* _WHAT THE TASK REQUIRES_
From the data below, repeat exactly the lines from the line with "Vol. 8, Issue, 04, pp." to the line with "3Emerole, C. O.", both included.

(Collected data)

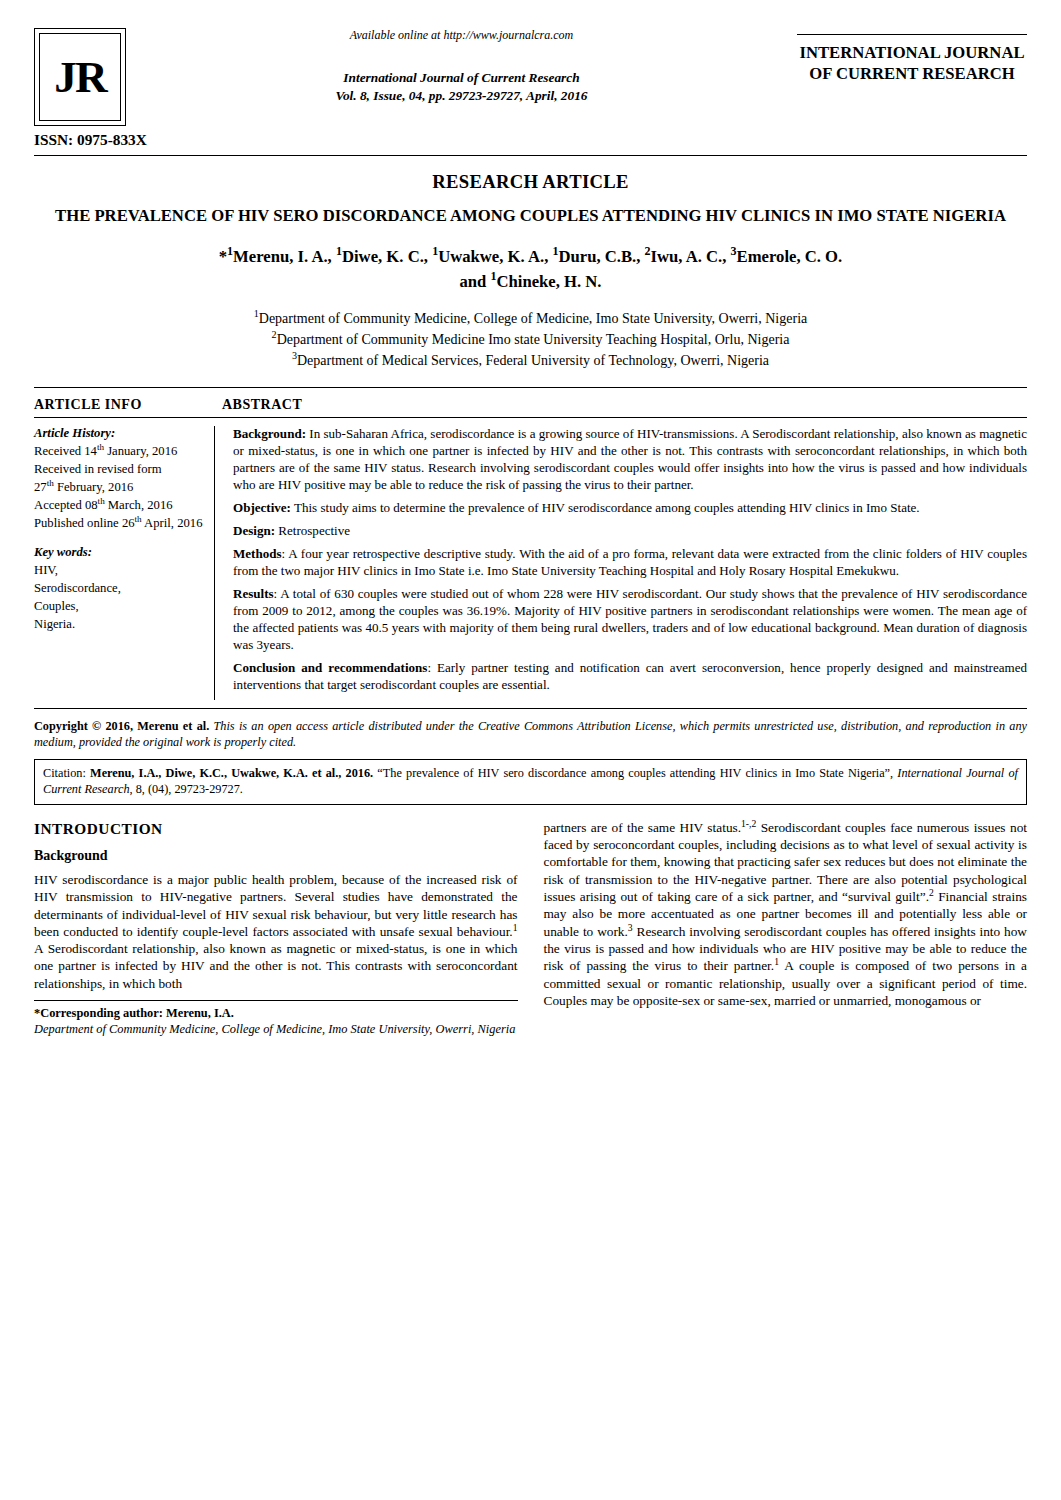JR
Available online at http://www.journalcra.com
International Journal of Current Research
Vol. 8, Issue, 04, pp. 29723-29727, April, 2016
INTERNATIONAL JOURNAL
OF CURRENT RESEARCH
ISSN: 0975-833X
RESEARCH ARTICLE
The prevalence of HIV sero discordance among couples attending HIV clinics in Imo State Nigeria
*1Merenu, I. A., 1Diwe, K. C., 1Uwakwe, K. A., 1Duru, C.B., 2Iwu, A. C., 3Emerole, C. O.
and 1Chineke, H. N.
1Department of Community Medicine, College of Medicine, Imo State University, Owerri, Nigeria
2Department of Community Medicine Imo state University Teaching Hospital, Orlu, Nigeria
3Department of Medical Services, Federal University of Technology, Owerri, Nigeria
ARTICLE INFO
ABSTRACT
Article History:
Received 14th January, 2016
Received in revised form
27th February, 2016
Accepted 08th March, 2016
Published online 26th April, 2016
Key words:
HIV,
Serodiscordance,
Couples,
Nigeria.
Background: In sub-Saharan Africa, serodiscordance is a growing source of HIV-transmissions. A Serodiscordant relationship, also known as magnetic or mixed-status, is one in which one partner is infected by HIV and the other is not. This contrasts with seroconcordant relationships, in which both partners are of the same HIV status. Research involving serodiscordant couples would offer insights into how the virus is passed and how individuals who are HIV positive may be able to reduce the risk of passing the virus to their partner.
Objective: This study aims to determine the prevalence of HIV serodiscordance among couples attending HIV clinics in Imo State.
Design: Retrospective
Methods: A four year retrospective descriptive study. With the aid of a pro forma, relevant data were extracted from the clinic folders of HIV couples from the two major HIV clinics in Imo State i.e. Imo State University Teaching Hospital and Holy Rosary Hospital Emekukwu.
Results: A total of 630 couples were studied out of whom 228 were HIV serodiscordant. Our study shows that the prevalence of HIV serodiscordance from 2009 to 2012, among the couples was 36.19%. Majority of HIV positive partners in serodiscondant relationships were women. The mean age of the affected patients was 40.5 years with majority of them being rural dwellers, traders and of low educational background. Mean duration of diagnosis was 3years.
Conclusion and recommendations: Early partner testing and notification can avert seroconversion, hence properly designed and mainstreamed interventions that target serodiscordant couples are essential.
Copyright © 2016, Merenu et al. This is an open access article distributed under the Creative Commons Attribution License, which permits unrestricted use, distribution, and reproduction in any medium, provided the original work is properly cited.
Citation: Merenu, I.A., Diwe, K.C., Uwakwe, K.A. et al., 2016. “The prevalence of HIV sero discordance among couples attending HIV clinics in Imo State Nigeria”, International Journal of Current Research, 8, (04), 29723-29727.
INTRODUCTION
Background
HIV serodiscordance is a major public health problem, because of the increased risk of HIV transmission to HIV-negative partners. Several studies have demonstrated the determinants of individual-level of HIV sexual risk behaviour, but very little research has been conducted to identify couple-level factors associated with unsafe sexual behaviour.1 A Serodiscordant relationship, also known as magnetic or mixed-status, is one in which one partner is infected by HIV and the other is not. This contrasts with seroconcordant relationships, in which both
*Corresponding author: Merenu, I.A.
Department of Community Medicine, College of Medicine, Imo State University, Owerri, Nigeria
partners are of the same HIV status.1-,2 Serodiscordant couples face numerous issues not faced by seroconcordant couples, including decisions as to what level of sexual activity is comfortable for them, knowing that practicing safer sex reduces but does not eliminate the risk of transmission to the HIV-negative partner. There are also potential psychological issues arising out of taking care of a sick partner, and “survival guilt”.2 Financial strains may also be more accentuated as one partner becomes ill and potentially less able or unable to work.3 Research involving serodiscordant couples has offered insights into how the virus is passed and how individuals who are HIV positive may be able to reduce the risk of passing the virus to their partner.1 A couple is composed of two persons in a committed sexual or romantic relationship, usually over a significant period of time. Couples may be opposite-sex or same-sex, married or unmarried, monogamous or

* _RESPONSE_
Vol. 8, Issue, 04, pp. 29723-29727, April, 2016
INTERNATIONAL JOURNAL
OF CURRENT RESEARCH
ISSN: 0975-833X
RESEARCH ARTICLE
The prevalence of HIV sero discordance among couples attending HIV clinics in Imo State Nigeria
*1Merenu, I. A., 1Diwe, K. C., 1Uwakwe, K. A., 1Duru, C.B., 2Iwu, A. C., 3Emerole, C. O.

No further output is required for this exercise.